- Problems to solve:
(1) From the InteractionMatrix reference, reproduce the stretch from "None if inplace, otherwise new" through "The set of all item IDs.".
(2) Check each statement against the InteractionMatrix reference and answer yes or no, quoting the words that settle it: (a) get_users_n_first_interaction takes a parameter that sets a lower limit for the timestamp of the interactions to select. (b) In interactions_in, the inplace parameter defaults to True. (c) The item_ids property returns a list of item IDs.

- Reading text:
== Segment start ==

Select the last n interactions for each item.

Parameters:
  • n_seq_data (int, optional) – Number of interactions to select, defaults to 1

  • t_upper (Optional[int], optional) – Seconds past t. Upper limit for the timestamp of the interactions to select, defaults to None

  • item_in (Optional[Set[int]], optional) – Set of item IDs to select the interactions from, defaults to None

  • inplace (bool, optional) – If operation is inplace, defaults to False

Returns:

Resulting interaction matrix

Return type:

InteractionMatrix

get_prediction_data() InteractionMatrix

Get the data to be predicted.

Returns:

InteractionMatrix with only the data to be predicted.

Return type:

InteractionMatrix

get_users_n_first_interaction(n_seq_data: int = 1, t_lower: int | None = None, inplace=False) InteractionMatrix

Select the first n interactions for each user.

Parameters:
  • n_seq_data (int, optional) – Number of interactions to select, defaults to 1

  • t_lower (Optional[int], optional) – Seconds past t. Lower limit for the timestamp of the interactions to select, defaults to None

  • inplace (bool, optional) – If operation is inplace, defaults to False

Returns:

Resulting interaction matrix

Return type:

InteractionMatrix

get_users_n_last_interaction(n_seq_data: int = 1, t_upper: int | None = None, user_in: Set[int] | None = None, inplace: bool = False) InteractionMatrix

Select the last n interactions for each user.

Parameters:
  • n_seq_data (int, optional) – Number of interactions to select, defaults to 1

  • t_upper (Optional[int], optional) – Seconds past t. Upper limit for the timestamp of the interactions to select, defaults to None

  • user_in (Optional[Set[int]], optional) – Set of user IDs to select the interactions from, defaults to None

  • inplace (bool, optional) – If operation is inplace, defaults to False

Returns:

Resulting interaction matrix

Return type:

InteractionMatrix

property has_timestamps: bool

Boolean indicating whether instance has timestamp information.

Returns:

True if timestamps information is available, False otherwise.

Return type:

bool

property indices: Tuple[List[int], List[int]]

Returns a tuple of lists of user IDs and item IDs corresponding to interactions.

Returns:

Tuple of lists of user IDs and item IDs that correspond to at least one interaction.

Return type:

Tuple[List[int], List[int]]

interactions_in(interaction_ids: List[int], inplace: bool = False) InteractionMatrix | None

Select the interactions by their interaction ids

Parameters:
  • interaction_ids (List[int]) – A list of interaction ids

  • inplace (bool, optional) – Apply the selection in place, or return a new InteractionMatrix object, defaults to False

Returns:

None if inplace, otherwise new InteractionMatrix object with the selected interactions

Return type:

Union[None, InteractionMatrix]

property item_ids: Set[int]

The set of all item IDs.

Returns:

Set of all item IDs.

Return type:

Set[int]

items_in(I: Set[int], inplace=False) InteractionMatrix
items_in(I: Set[int], inplace=True) None

Keep only interactions with the specified items.

Parameters:
  • I (Set[int]) – A Set or List of items to select the interactions.

  • inplace (bool, optional) – Apply the selection in place or not, defaults to False

Returns:

None if inplace, otherwise returns a new InteractionMatrix object

Return type:

Union[InteractionMatrix, None]

items_not_in(I: Set[int], inplace=False) InteractionMatrix | None

Keep only interactions not with the specified items.

== Segment end ==

(Saved data entries)
== Segment start ==

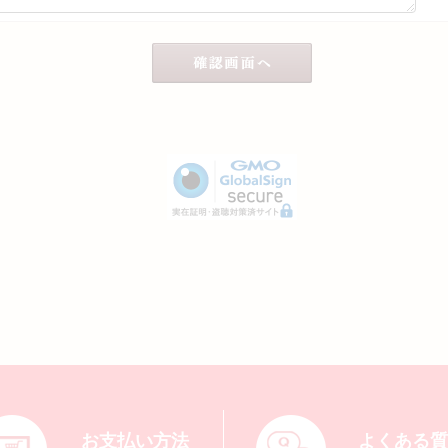
お支払い方法
よくある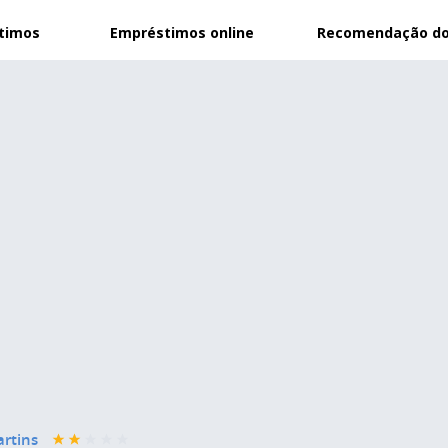
stimos
Empréstimos online
Recomendação do
artins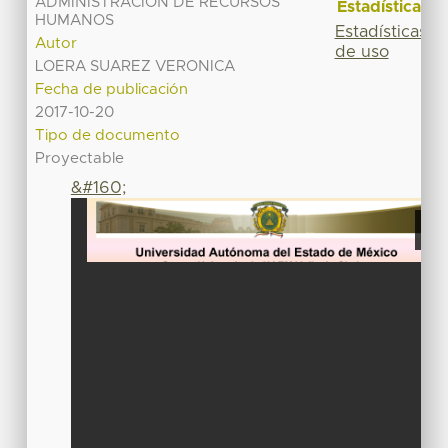
ADMINISTRACIÓN DE RECURSOS
Estadísticas
HUMANOS
Estadísticas
Autor
de uso
LOERA SUAREZ VERONICA
Fecha de publicación
2017-10-20
Tipo de documento
Proyectable
&#160;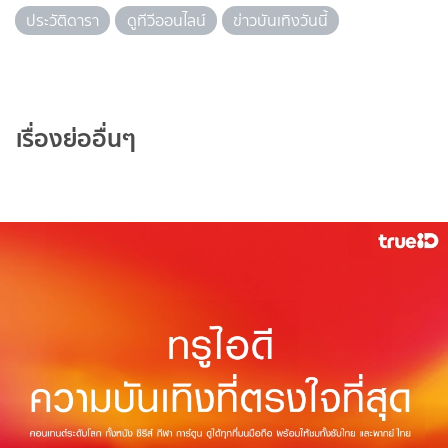
ประวัติดารา
ดูทีวีออนไลน์
ข่าวบันเทิงวันนี้
เรื่องย่ออื่นๆ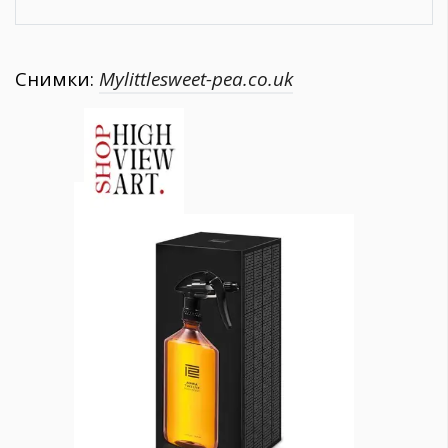
Снимки:
Mylittlesweet-pea.co.uk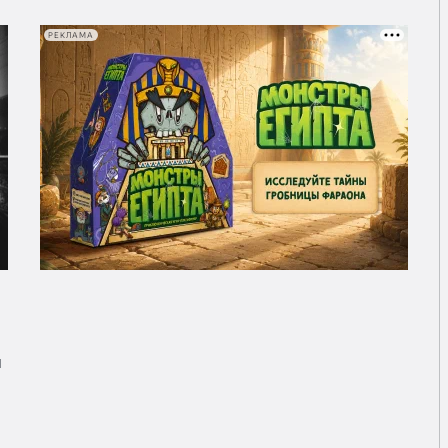
РЕКЛАМА
и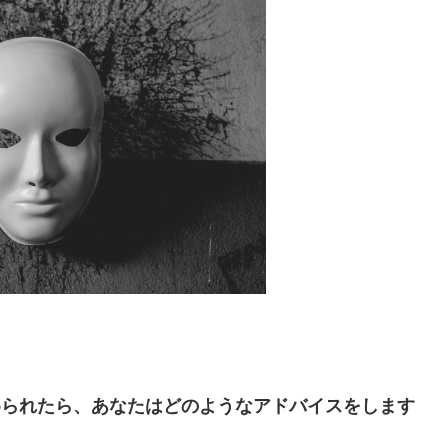
められたら、あなたはどのようなアドバイスをします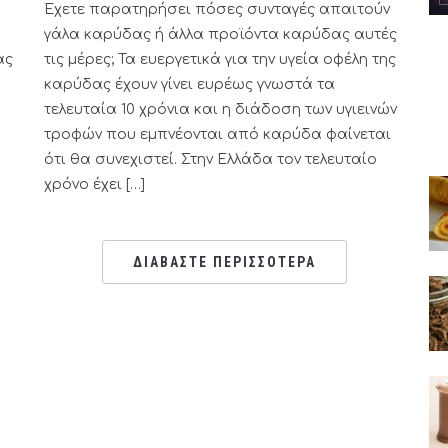
Έχετε παρατηρήσει πόσες συνταγές απαιτούν
γάλα καρύδας ή άλλα προϊόντα καρύδας αυτές
ας
τις μέρες; Τα ευεργετικά για την υγεία οφέλη της
καρύδας έχουν γίνει ευρέως γνωστά τα
τελευταία 10 χρόνια και η διάδοση των υγιεινών
τροφών που εμπνέονται από καρύδα φαίνεται
ότι θα συνεχιστεί. Στην Ελλάδα τον τελευταίο
χρόνο έχει […]
ΔΙΑΒΑΣΤΕ ΠΕΡΙΣΣΟΤΕΡΑ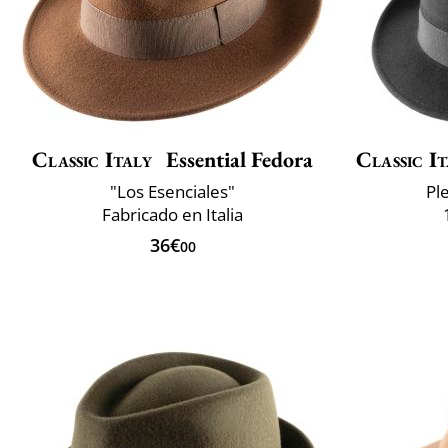
Classic Italy
Essential Fedora
Classic It
"Los Esenciales"
Pl
Fabricado en Italia
36€
00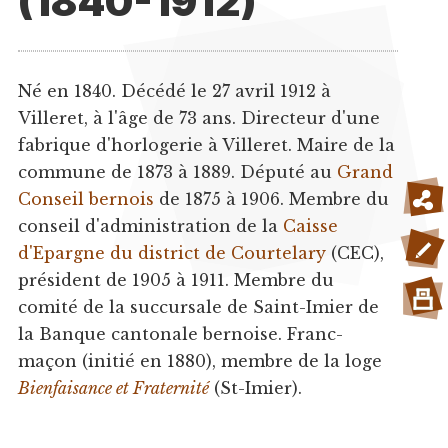
(1840-1912)
Né en 1840. Décédé le 27 avril 1912 à
Villeret, à l'âge de 73 ans. Directeur d'une
fabrique d'horlogerie à Villeret. Maire de la
commune de 1873 à 1889. Député au
Grand
Conseil bernois
de 1875 à 1906. Membre du
conseil d'administration de la
Caisse
d'Epargne du district de Courtelary
(CEC),
président de 1905 à 1911. Membre du
comité de la succursale de Saint-Imier de
la Banque cantonale bernoise. Franc-
maçon (initié en 1880), membre de la loge
Bienfaisance et Fraternité
(St-Imier).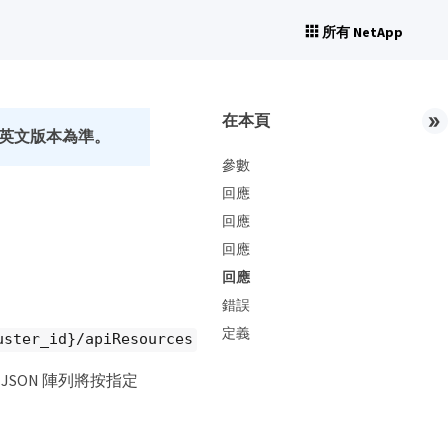
所有 NetApp
在本頁
英文版本為準。
參數
回應
回應
回應
回應
錯誤
定義
uster_id}/apiResources
SON 陣列將按指定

== Segment end ==

- Solutions to the tasks:
(1)
None if inplace, otherwise new InteractionMatrix object with the selected interactions

Return type:

Union[None, InteractionMatrix]

property item_ids: Set[int]

The set of all item IDs.

(2)
(a) Yes: "t_lower (Optional[int], optional) – Seconds past t. Lower limit for the timestamp of the interactions to select, defaults to None"
(b) No: "Apply the selection in place, or return a new InteractionMatrix object, defaults to False"
(c) No: "Set of all item IDs."